Ann Patchett is one of my favorite authors, and books like The Dutch House are why. This tale of a brother and sister making their way through life beautifully explores the bonds between siblings, the challenges and complexities of families, and the universal search for home.
Illustration of the book cover for Whistling Vivaldi by Dr. Claude M. Steele
Illustration by Hailey Coral
Whistling Vivaldi by Dr. Claude M. Steele

Bias changes our brains. It distorts our interactions and perverts our identity. It’s like a bug in the source code of society. In Whistling Vivaldi, Dr. Steele describes how bias impedes our ability to perform at work, at school, and at great cost to us all. Importantly, he also offers a roadmap to transcend it. Can you imagine the heights we’ll reach if, instead of telling people they’ll fall, we affirm they’re safe to keep reaching higher?
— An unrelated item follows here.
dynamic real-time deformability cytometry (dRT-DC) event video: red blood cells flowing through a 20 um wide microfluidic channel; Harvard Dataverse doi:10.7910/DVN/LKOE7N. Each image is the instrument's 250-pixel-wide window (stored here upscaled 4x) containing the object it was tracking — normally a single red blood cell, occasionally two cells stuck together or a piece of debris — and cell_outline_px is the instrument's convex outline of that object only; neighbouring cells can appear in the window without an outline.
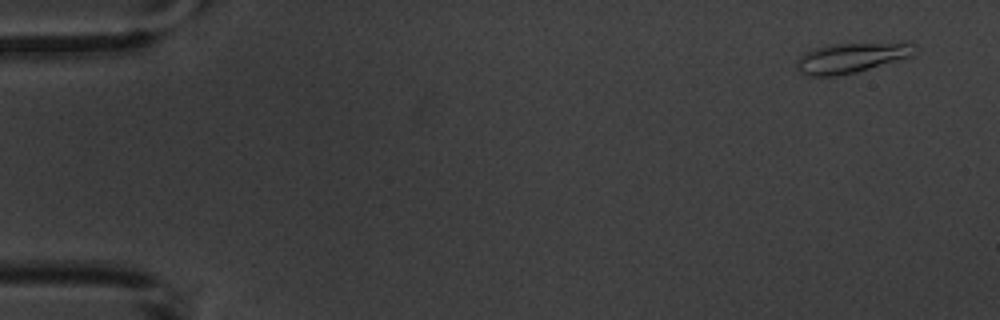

The book cover of "So you want to talk about race" by IIjeoma Oluo
Illustration by Hailey Coral
So You Want To Talk About Race by IIjeoma Oluo

Author and fellow Seattleite Iljeoma Oluo arms us with insight, empathy, and a new vocabulary for having difficult—but much-needed—conversations around race. In this book, she educates readers on how to bring more awareness and compassion into our interactions, so we can increase understanding. This book could not be more important or more timely.
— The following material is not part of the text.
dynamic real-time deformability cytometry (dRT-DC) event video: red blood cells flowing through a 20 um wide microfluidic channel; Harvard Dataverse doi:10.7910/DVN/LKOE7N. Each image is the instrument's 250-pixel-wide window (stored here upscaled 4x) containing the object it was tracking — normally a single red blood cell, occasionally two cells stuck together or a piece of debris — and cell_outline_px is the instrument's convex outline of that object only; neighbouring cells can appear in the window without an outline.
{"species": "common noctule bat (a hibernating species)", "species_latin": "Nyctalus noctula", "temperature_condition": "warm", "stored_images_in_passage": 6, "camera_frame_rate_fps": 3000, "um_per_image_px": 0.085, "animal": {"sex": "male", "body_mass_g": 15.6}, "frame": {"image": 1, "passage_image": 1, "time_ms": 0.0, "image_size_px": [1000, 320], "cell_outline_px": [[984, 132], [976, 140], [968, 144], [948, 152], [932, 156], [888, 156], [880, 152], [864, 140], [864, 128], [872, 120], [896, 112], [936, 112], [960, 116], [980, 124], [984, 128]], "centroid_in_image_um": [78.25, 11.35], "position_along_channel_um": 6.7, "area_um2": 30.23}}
An illustration of the book cover of "The Choice" by Dr. Edith Eva Eger
Illustration by Hailey Coral
The Choice: Embrace the Possible by Dr. Edith Eva Eger

This has been a difficult year, and The Choice is an essential read for anyone who is struggling. As a psychologist, Dr. Edith Eger provides expert advice on how to heal from trauma, and as a Holocaust survivor, she provides a powerful firsthand account of what that journey looks like. Dr. Eger has lived through the worst of humanity. In her book, she also shows us the best.